People shout and they cry and they whine and they seem to practically breath angst. The script is almost afraid to let any plot point skip by under the radar. When Richard moans “I can’t believe this is happening to me” the script actually has another character point out how self-centred that statement is, as if worried the audience might miss that incredibly unsubtle moment of character development. Abrahamson does a great job filming the movie, keeping things on the boil and keeping us engaged, but it seems like the screenplay is occasionally working against him.

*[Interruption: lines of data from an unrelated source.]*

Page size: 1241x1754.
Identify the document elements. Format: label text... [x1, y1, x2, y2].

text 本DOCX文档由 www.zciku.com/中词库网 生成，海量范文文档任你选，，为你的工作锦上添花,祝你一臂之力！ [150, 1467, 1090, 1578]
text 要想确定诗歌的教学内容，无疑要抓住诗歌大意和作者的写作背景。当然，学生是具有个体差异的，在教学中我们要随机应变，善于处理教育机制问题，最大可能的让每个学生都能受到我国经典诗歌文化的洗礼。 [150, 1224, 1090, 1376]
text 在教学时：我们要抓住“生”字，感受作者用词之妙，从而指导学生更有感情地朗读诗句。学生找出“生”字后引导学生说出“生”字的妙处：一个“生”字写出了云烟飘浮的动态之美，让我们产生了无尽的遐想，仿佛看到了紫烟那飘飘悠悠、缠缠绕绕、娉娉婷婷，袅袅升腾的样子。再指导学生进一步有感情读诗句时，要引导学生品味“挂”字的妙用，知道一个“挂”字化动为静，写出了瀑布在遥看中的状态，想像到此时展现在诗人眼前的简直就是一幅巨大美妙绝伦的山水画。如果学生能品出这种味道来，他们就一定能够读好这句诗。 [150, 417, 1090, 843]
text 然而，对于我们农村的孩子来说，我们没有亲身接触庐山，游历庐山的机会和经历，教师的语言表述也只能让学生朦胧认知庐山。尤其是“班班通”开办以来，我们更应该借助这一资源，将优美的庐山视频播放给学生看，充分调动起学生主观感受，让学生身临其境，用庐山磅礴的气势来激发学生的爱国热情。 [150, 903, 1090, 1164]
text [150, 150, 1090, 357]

There are moments when it seems like What Richard Did might have something to say about the Irish character in particular, rather than covering familiar ground. Richard’s poorly-masked disdain for the “$%^&in’ culchie” on his team could have offered a nice vehicle for social commentary. There’s a nice moment where Richard drags his posh friends to this colleague’s birthday, only for them to scowl at the fact it’s held in a GAA hall. (In contrast to Richard’s lavish beach house.) Richard can’t stand the guy’s “Celtic Mist” Irish folk songs, but we get a nice shot of the team together singing a distinctly English anthem.

Dad’s little wonder boy…

Our national identity has always been a massively thorny issue, and the legacies of British rule still simmer away beneath the surface. That divide – Catholic and Protestant, inside the Pale and outside the Pale – is only fleetingly touched on by the script. It doesn’t feel like it’s aggressive enough in exploring that rather obvious angle, but still teases it. Indeed, it almost seeming to pull its punches in the way that it explores the entitled private-school background that produced Richard, and how he relates to those people who come from outside it.

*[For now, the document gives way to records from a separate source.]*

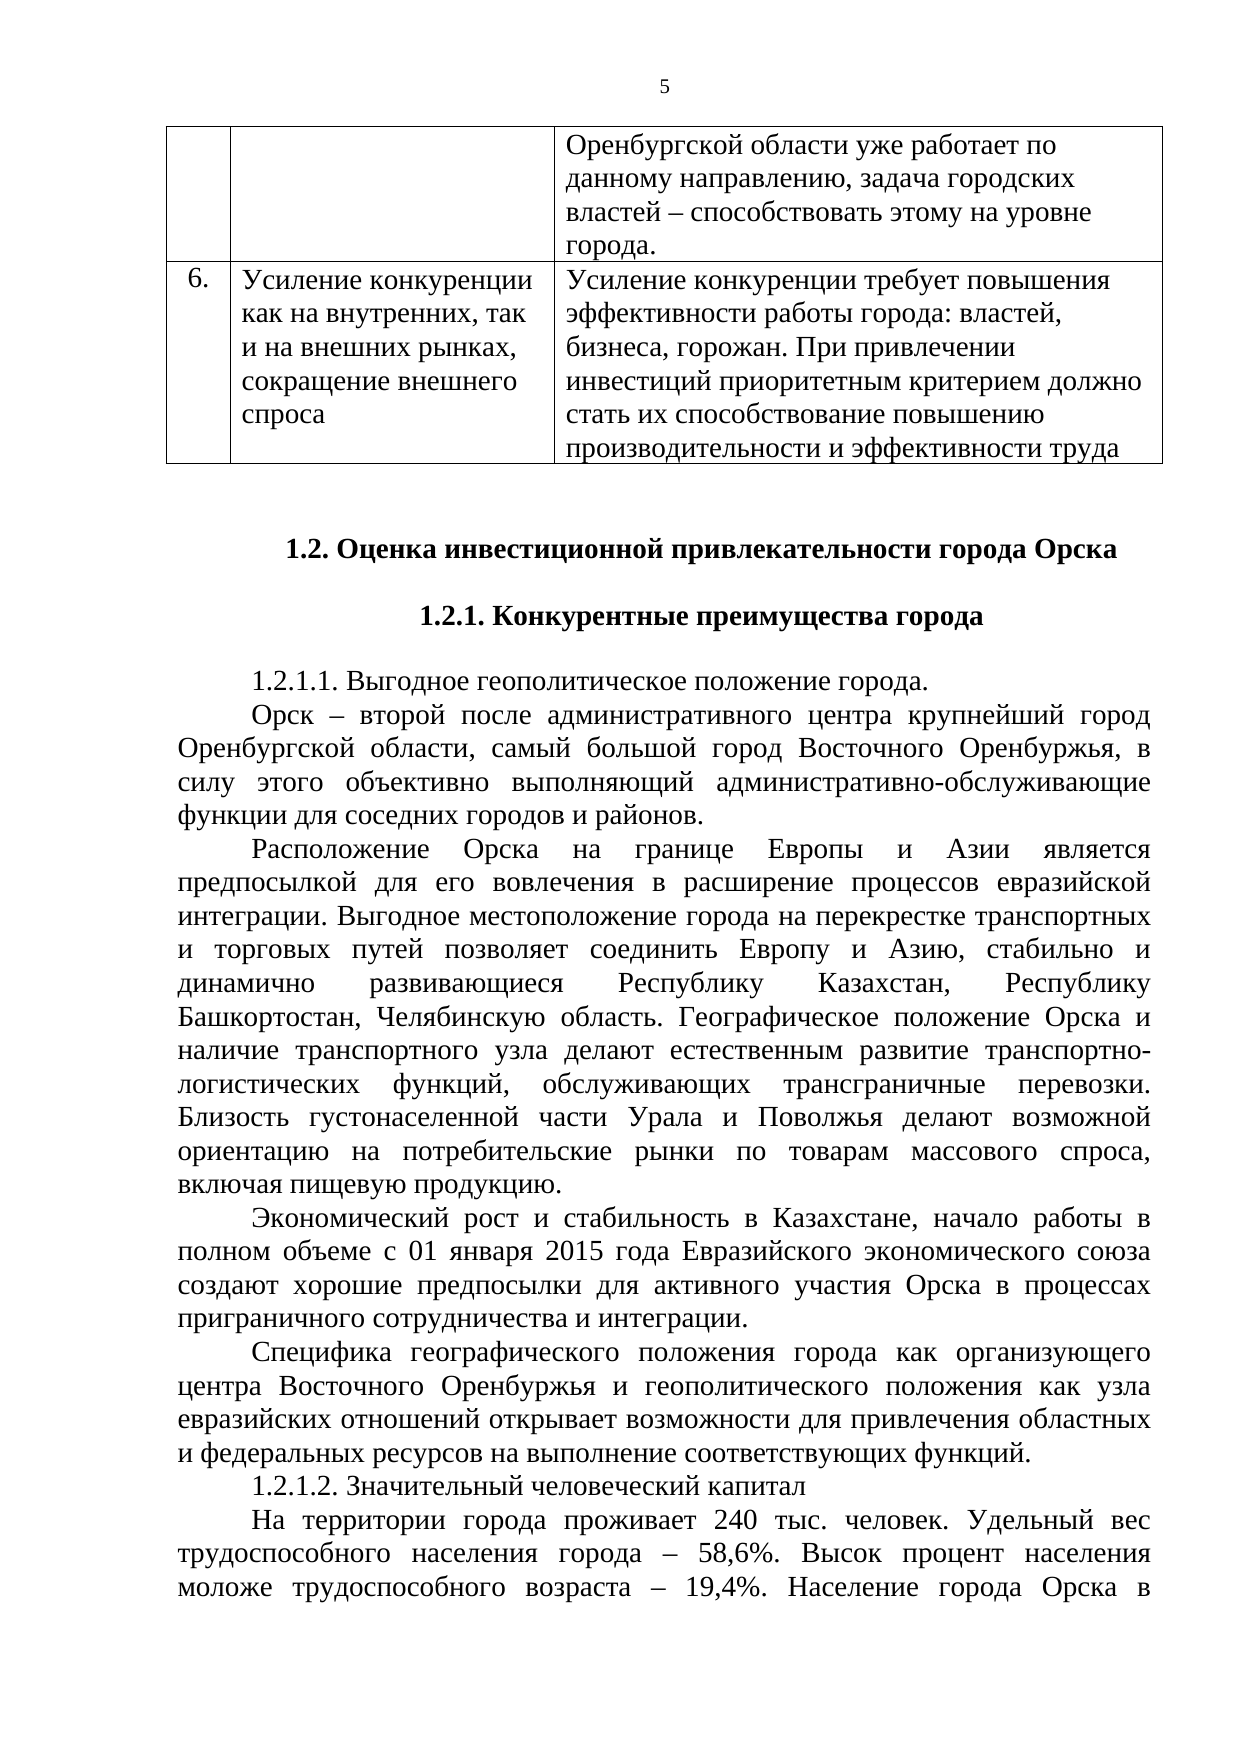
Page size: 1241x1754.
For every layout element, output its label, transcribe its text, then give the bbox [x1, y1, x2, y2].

text 1.2.1.1. Выгодное геополитическое положение города. [177, 663, 1152, 697]
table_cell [231, 127, 554, 261]
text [177, 1502, 1152, 1602]
text Орск – второй после административного центра крупнейший город Оренбургской области, самый большой город Восточного Оренбуржья, в силу этого объективно выполняющий административно-обслуживающие функции для соседних городов и районов. [177, 697, 1152, 831]
text Расположение Орска на границе Европы и Азии является предпосылкой для его вовлечения в расширение процессов евразийской интеграции. Выгодное местоположение города на перекрестке транспортных и торговых путей позволяет соединить Европу и Азию, стабильно и динамично развивающиеся Республику Казахстан, Республику Башкортостан, Челябинскую область. Географическое положение Орска и наличие транспортного узла делают естественным развитие транспортно-логистических функций, обслуживающих трансграничные перевозки. Близость густонаселенной части Урала и Поволжья делают возможной ориентацию на потребительские рынки по товарам массового спроса, включая пищевую продукцию. [177, 831, 1152, 1200]
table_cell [555, 127, 1162, 261]
table_cell 5. [167, 127, 230, 261]
table_cell 6. [167, 262, 230, 463]
text Специфика географического положения города как организующего центра Восточного Оренбуржья и геополитического положения как узла евразийских отношений открывает возможности для привлечения областных и федеральных ресурсов на выполнение соответствующих функций. [177, 1334, 1152, 1468]
text 1.2.1.2. Значительный человеческий капитал [177, 1468, 1152, 1502]
text 1.2.1. Конкурентные преимущества города [177, 598, 1152, 632]
text 1.2. Оценка инвестиционной привлекательности города Орска [177, 531, 1152, 565]
text Экономический рост и стабильность в Казахстане, начало работы в полном объеме с 01 января 2015 года Евразийского экономического союза создают хорошие предпосылки для активного участия Орска в процессах приграничного сотрудничества и интеграции. [177, 1200, 1152, 1334]
table_cell Усиление конкуренции как на внутренних, так и на внешних рынках, сокращение внешнего спроса [231, 262, 554, 463]
table_cell Усиление конкуренции требует повышения эффективности работы города: властей, бизнеса, горожан. При привлечении инвестиций приоритетным критерием должно стать их способствование повышению производительности и эффективности труда [555, 262, 1162, 463]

The film only shows flashes of the gulf between those inside and those outside, and the class divide that exists even within the rugby team itself. Richard is, for example, somewhat dismissively referred to as “super Rich” by the resident “culchie”, as much a jab at his family’s financial status as a play on his status as uncrowned school prince. However, despite hinting at these fascinating (and uniquely Irish) concerns, the screenplay refuses to develop them in any substantial way.

Life’s a beach…

It seems like the screenplay pulls its punches just a little bit too much, and it’s never as vicious as it could be in its handling of Richard’s morality. It feels a bit soft around the edges. There’s none of the raw anger or contempt that drove the best of those international explorations of entitlement and guilt. The film doesn’t seem quite sure on whether it wants to condemn Richard or portray him as almost tragic. That arguably leaves it open to the audience, but the problem is that it prevents the movie from really diving too deeply into the questions that it raises. It feels strangely superficial in its handling of admittedly touchy subjects.

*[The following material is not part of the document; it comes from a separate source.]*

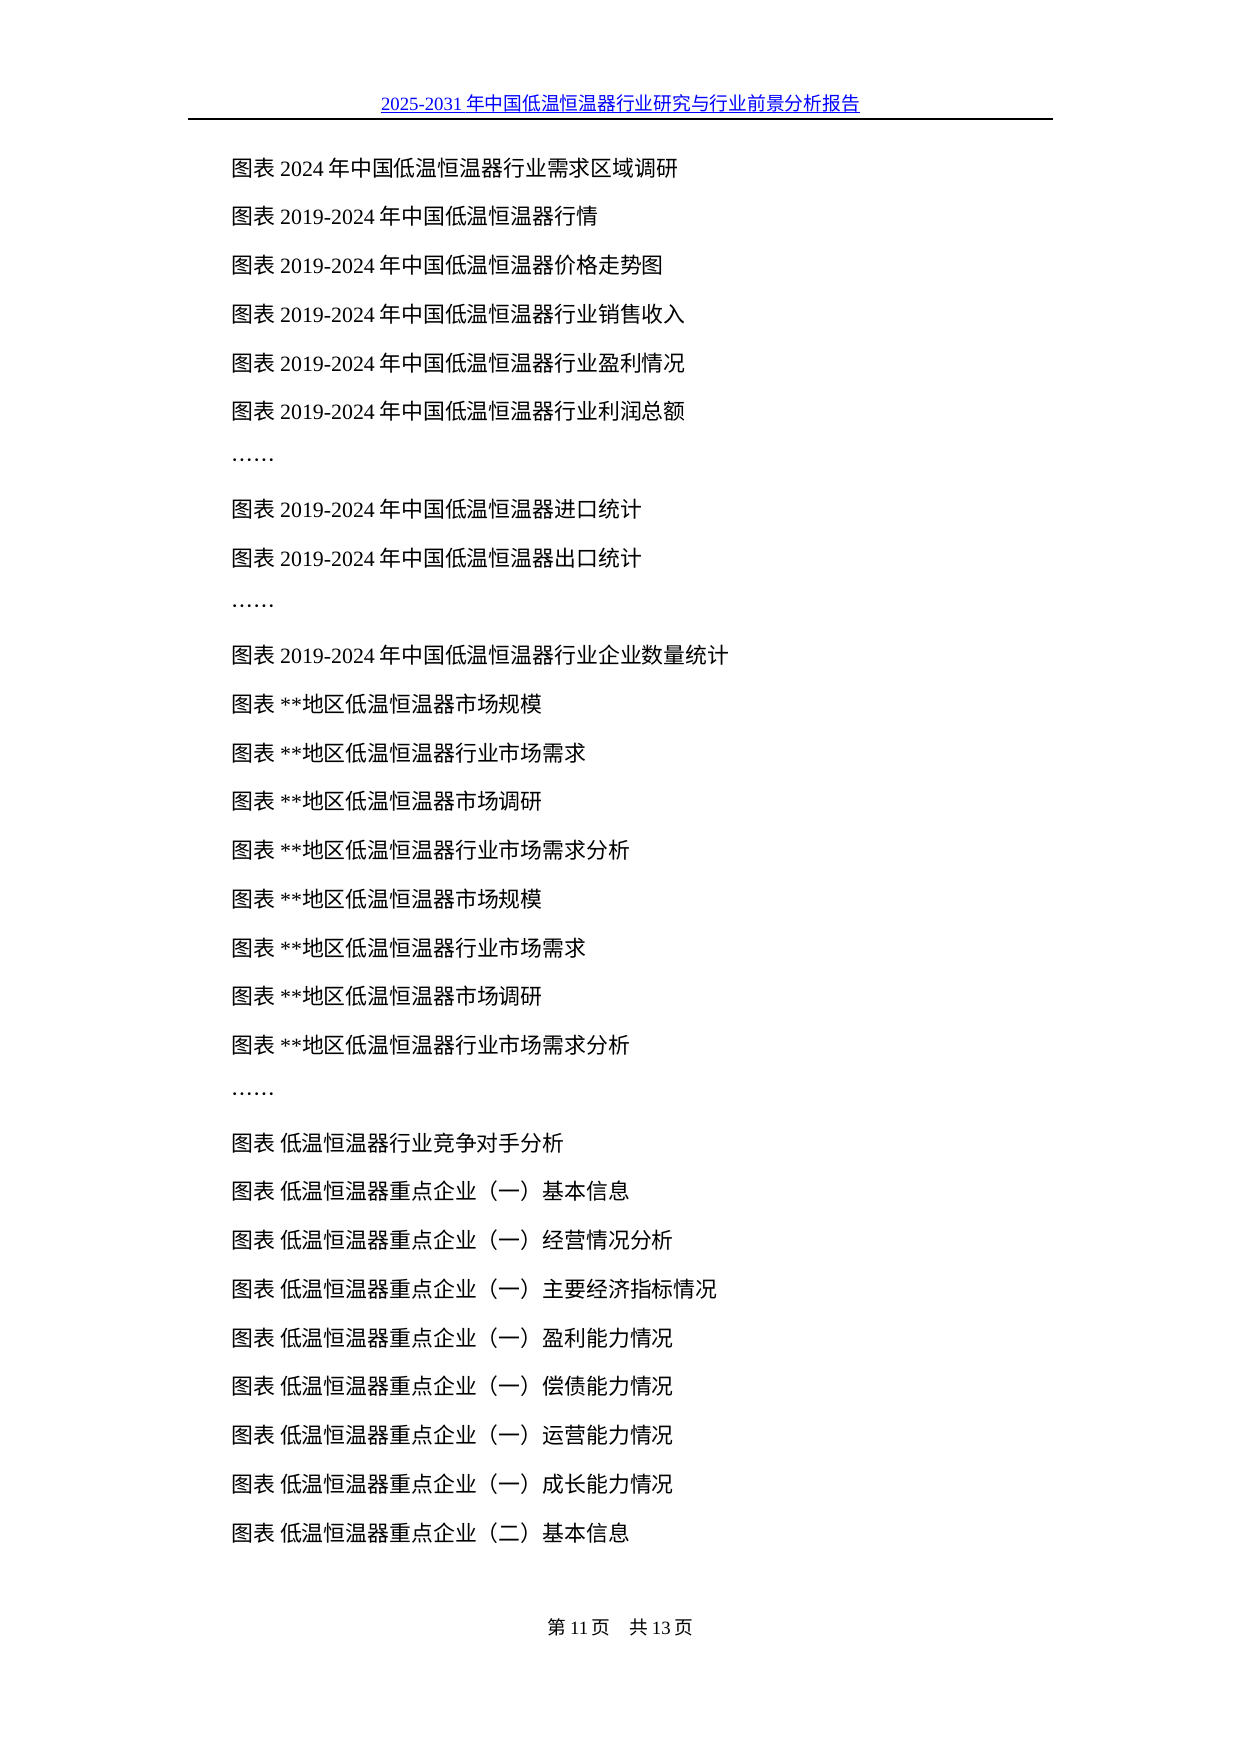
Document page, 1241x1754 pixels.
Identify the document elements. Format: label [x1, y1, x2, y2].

text [187, 150, 1053, 1548]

I probably sound like I’m being a bit harsh. To be fair, it’s a perfectly fine piece of film-making, but it’s never truly exceptional. Even measured against some of Abrahamson’s past work it feels fairly shallow. Jack Reynor’s central performance really is quite wonderful, and Abrahamson is a more than capable director, but What Richard Did feels like it suffers from a lack of what its lead has in abundance: ambition.